━━━━━ Textauszug ━━━━━

Studie "Pain in Europe": Viele chronisch schmerzkranke Patienten unbehandelt...
Im Rahmen der Studie "Pain in Europe", die beim Rheumatologen-Kongress in Berlin vorgestellt wurde und die die Situation chronisch schmerzkranker Patienten untersuchte, waren europaweit 46.394 Personen telefonisch befragt worden.
Dabei litten 17% der befragten Deutschen unter chronischen Schmerzen, die höchste Zahl chronisch Schmerzkranker fand man in Norwegen (30%), die niedrigste Zahl in Spanien (11%). Insgesamt litten ca. 20% der Befragten unter ständigen Schmerzen, im Durchschnitt schon seit sieben Jahren.
Hauptursachen für chronische Schmerzen waren Arthrose (bei mehr als einem Drittel der chronisch Schmerzkranken), Bandscheibenvorfälle, Traumata, rheumatoide Arthritis und Kopfschmerz, am häufigsten von chronischen Schmerzen betroffen war der Rücken (24% der Fälle).
Die größten Folgen der ständigen Schmerzen waren Arbeitsverlust oder frühzeitige Rente (56% der Betroffenen), Depressionen (mehr als 20%), große Schlafprobleme (67%) und ein Gefühl der Hilflosigkeit (30% waren auf Hilfe anderer angewiesen).
31% der chronisch Schmerzkranken befanden sich zum Zeitpunkt der Befragung trotz ständiger Schmerzen in keiner Schmerztherapie. Insgesamt war für die Mehrheit der Patienten ein Allgemein- oder Hausarzt der Ansprechpartner für ihre Beschwerden, nur knapp ein Viertel der Befragten hatte bisher einen Schmerzspezialisten konsultiert. 40% der Schmerzpatienten hatten nicht immer das Gefühl, richtig behandelt worden zu sein.
Zur Behandlung der Schmerzen wurden meist Nichtsteroidale Antirheumatika (NSAR) eingesetzt, daneben schwache Opioide, Paracetamol und Coxiben. Nur in 5% der Fälle kamen starke Opioide zum Einsatz.

━━━━━ Erfasste Daten ━━━━━

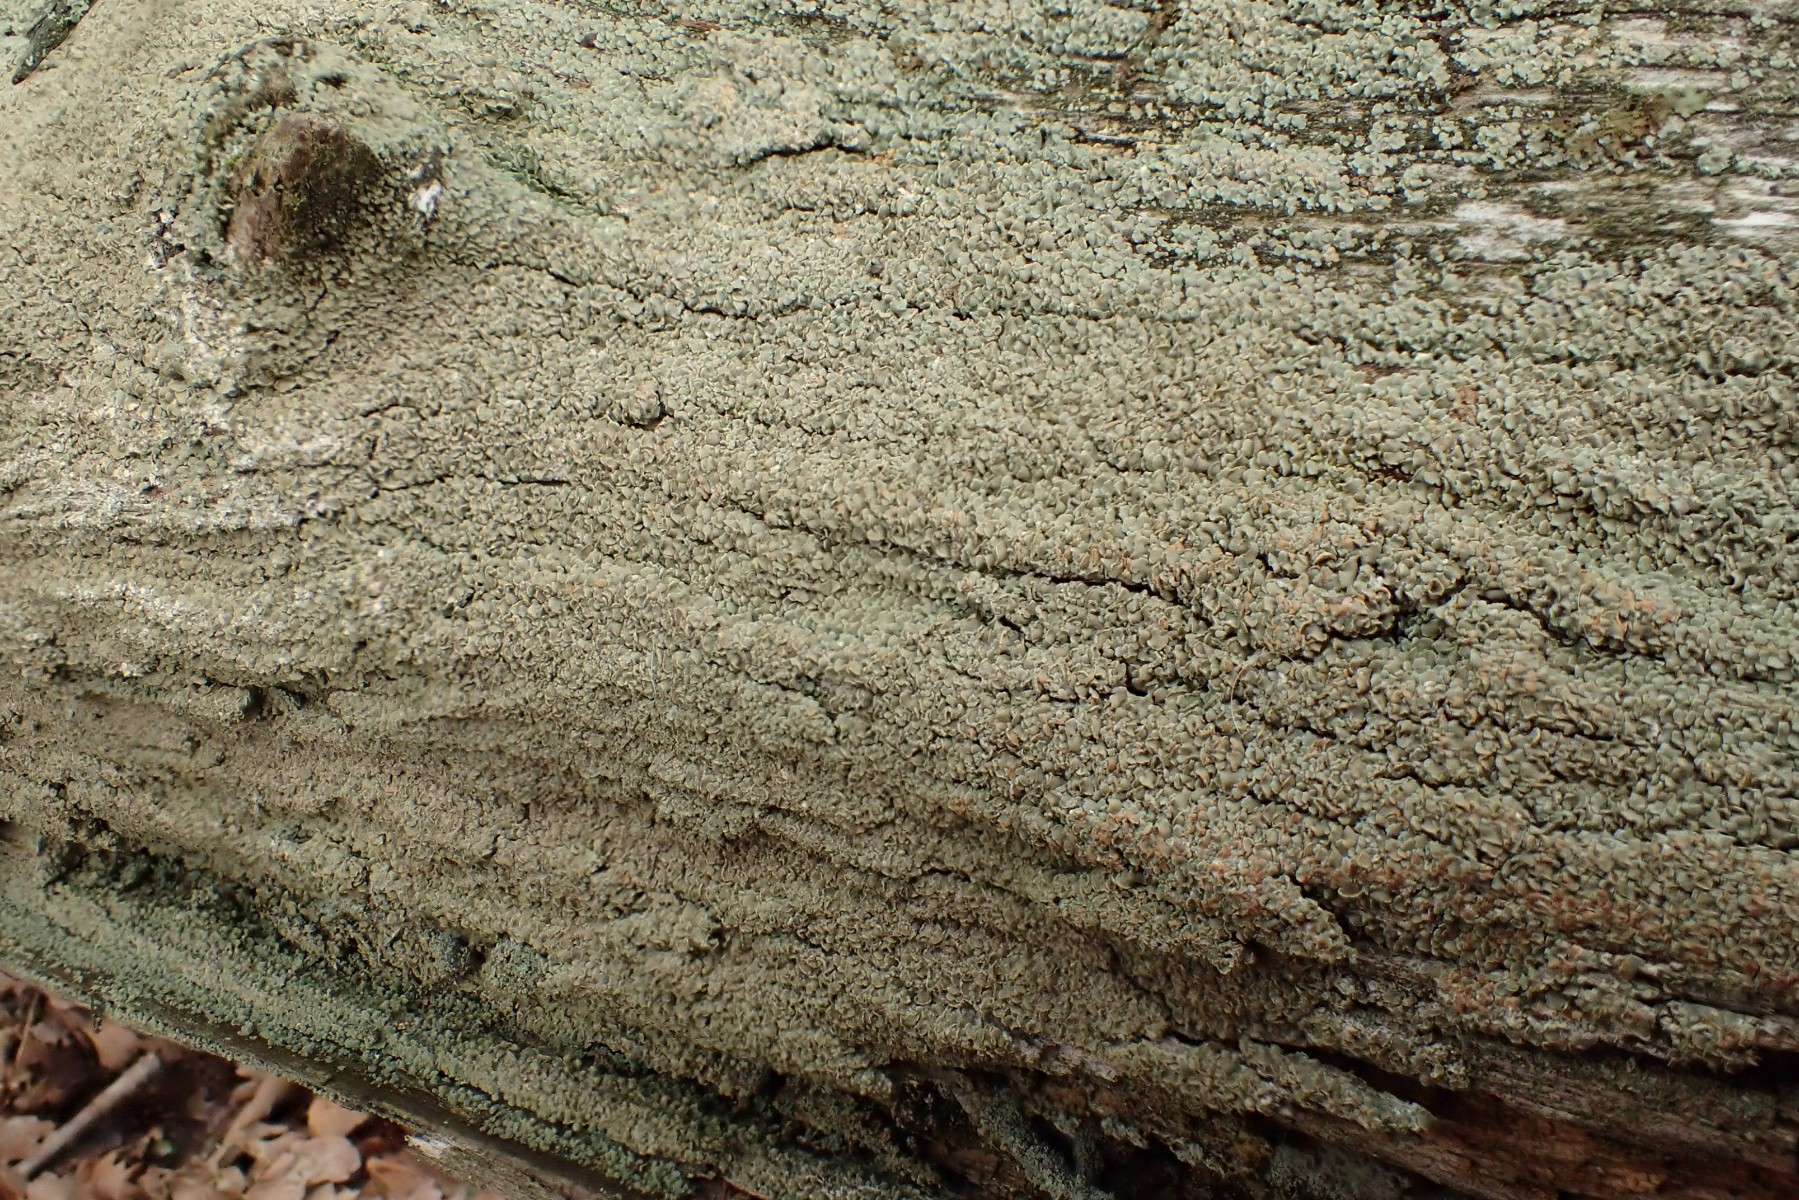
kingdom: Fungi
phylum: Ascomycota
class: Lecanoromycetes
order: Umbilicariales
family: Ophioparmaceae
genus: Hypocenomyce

━━━━━
━━━━━ Erfasste Daten ━━━━━

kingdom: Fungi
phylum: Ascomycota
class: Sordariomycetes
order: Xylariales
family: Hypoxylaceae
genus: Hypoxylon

━━━━━
━━━━━ Erfasste Daten ━━━━━

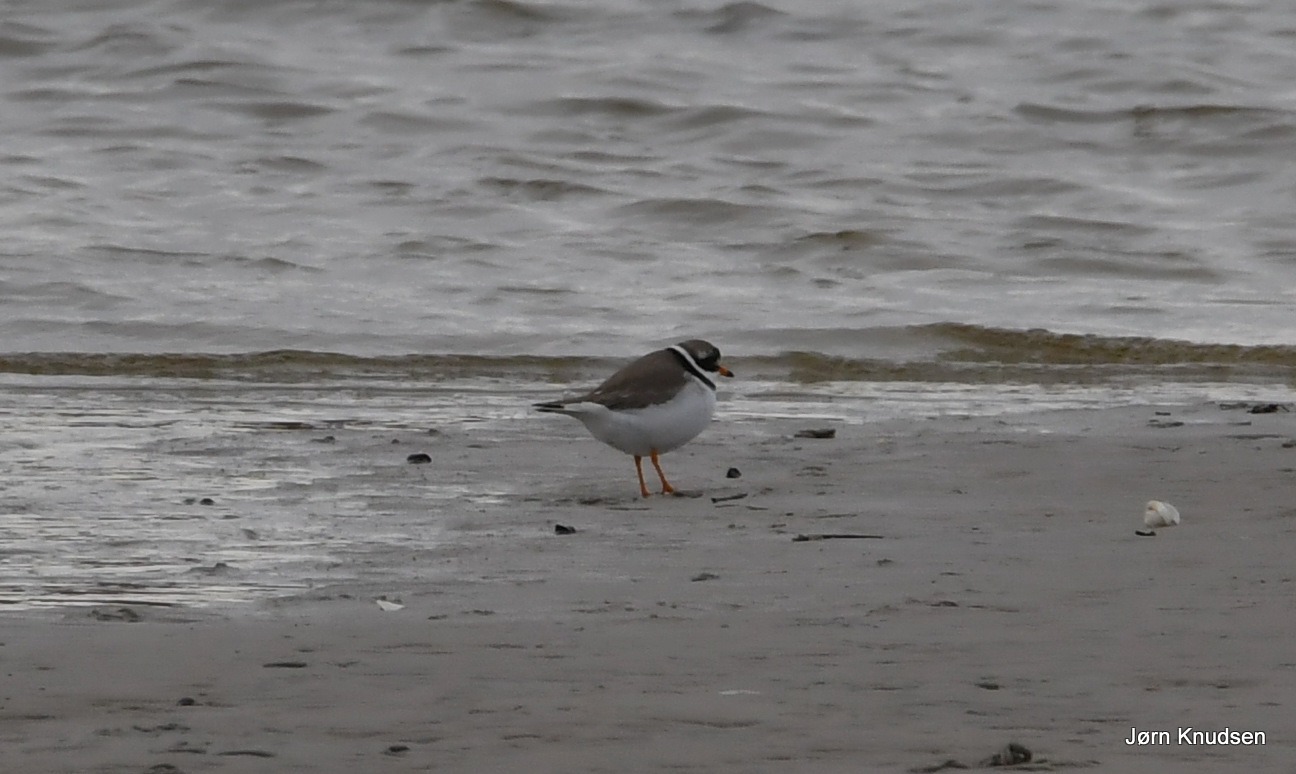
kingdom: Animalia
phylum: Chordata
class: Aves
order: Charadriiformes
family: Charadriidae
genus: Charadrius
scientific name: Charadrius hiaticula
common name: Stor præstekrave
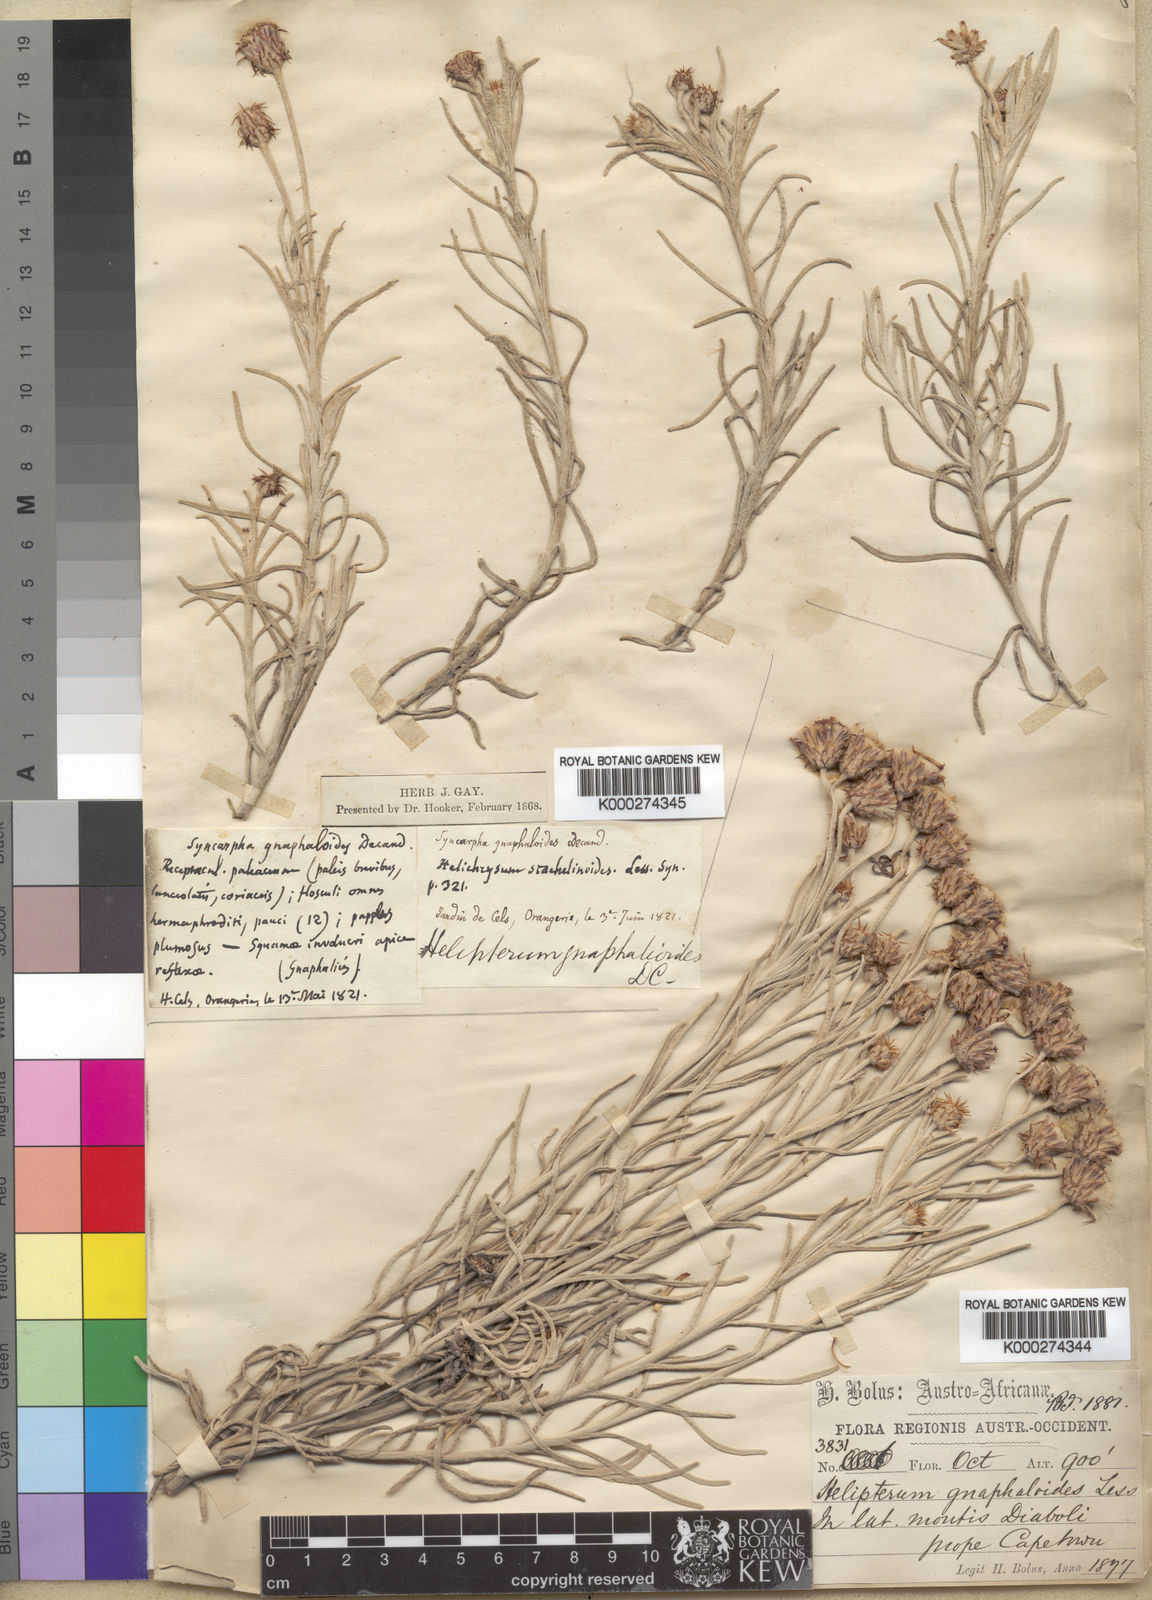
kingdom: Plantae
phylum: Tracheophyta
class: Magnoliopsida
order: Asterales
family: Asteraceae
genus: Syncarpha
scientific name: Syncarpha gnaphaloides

━━━━━

> Arbeitsanweisung:
Beantworte die folgenden Fragen zum Textauszug über die Studie „Pain in Europe“.
(a) Wie viele Personen wurden europaweit telefonisch befragt?
(b) In welchem Land fand man die höchste Zahl chronisch Schmerzkranker?
(c) Wie viel Prozent der chronisch Schmerzkranken befanden sich zum Zeitpunkt der Befragung in keiner Schmerztherapie?

> Ergebnis:
(a) 46.394 Personen
(b) In Norwegen (30 %)
(c) 31 %